A federal judge on March 30 refused to dismiss most claims against the school, including claims challenging the retirement plan’s administrative and investment fees. The Yale workers who filed suit are also moving forward with claims challenging the “locked-in” nature of the plan’s record-keeping services, which the judge said may have prevented the school from properly monitoring the plan’s investments and record-keeping fees.
The workers scored another big win when the judge declined to dismiss claims that Yale was wrong to offer retail share classes of various plan investments.
The Yale lawsuit is one of a growing number of Employee Retirement Income Security Act cases to argue that plan fiduciaries should be held liable if they offer more expensive retail share classes when identical institutional share classes are available at a lower cost. The federal courts have disagreed over whether this is a viable claim under ERISA. Judges have allowed such claims to proceed against Cornell, Emory, and MIT, while Johns Hopkins, Columbia, and the University of Pennsylvania saw such claims dismissed. In 2017, a long-running class action against Edison International forced the company to pay more than $13 million for retirement plan violations, including its decision to offer retail share classes.
Yale is one of more than a dozen prominent colleges to be hit with proposed class actions challenging their retirement plans in recent years. So far, the University of Pennsylvania is the only school to defeat one of these cases outright, with judges allowing similar challenges to proceed against Cornell, Columbia, Duke, Emory, New York University, Johns Hopkins, Princeton, Vanderbilt, and the University of Chicago.
The March 30 decision in the Yale case was mostly a victory for the university workers who filed suit, but the judge did dismiss some claims against the school. The judge dismissed allegations that the school acted disloyally in managing its retirement plan.

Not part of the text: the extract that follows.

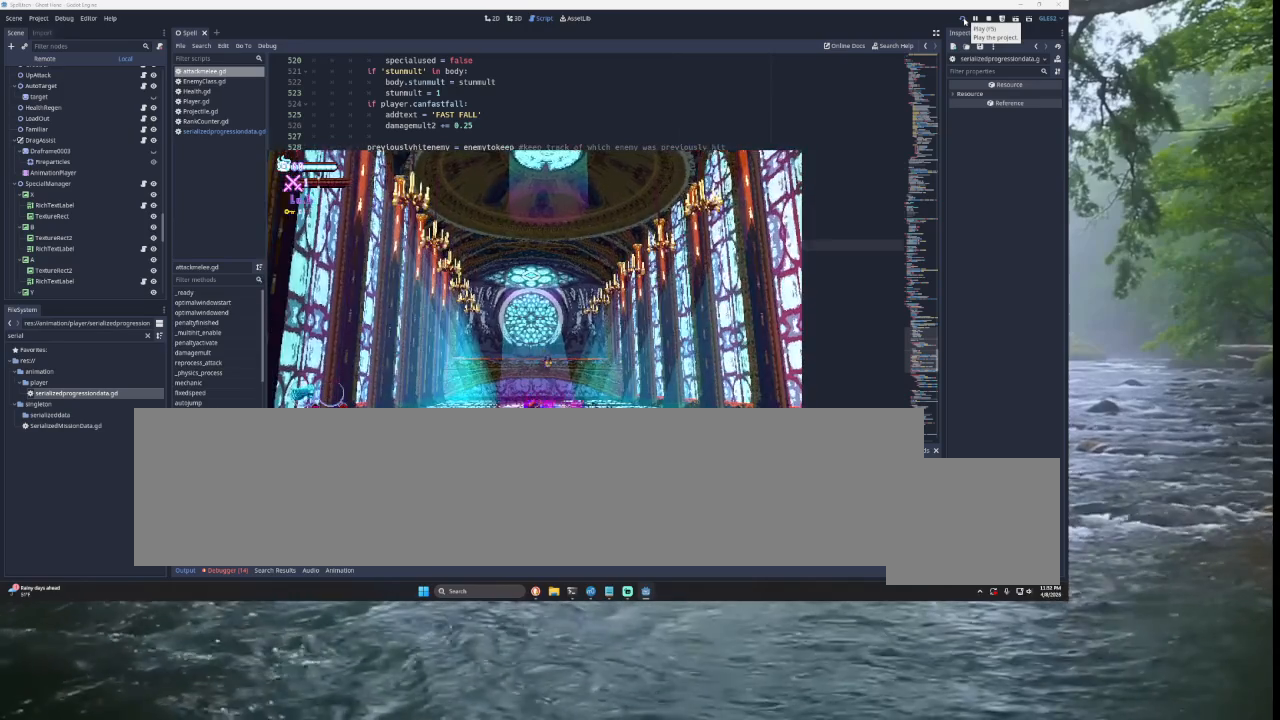
{"buttons": ["L1"], "left_stick": "center", "right_stick": "center", "events": [[133, "L1", "down"], [300, "L1", "up"], [467, "L1", "down"]]}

The judge also said it wasn’t wrong for Yale to offer “too many” investment options in its retirement plan. The workers said overly large investment lineups leave employees confused and paralyzed by indecision, but the judge said they offered no indication that any specific employee was actually confused by Yale’s investment lineup.
Judge Alvin W. Thompson of the U.S. District Court for the District of Connecticut wrote the decision.
Schlichter Bogard & Denton LLP and Cohen & Wolf PC represent the university workers. Mayer Brown LLP represents Yale.
The case is Vellali v. Yale Univ., D. Conn., No. 3:16-cv-01345-AWT, order partly denying motion to dismiss 3/30/18.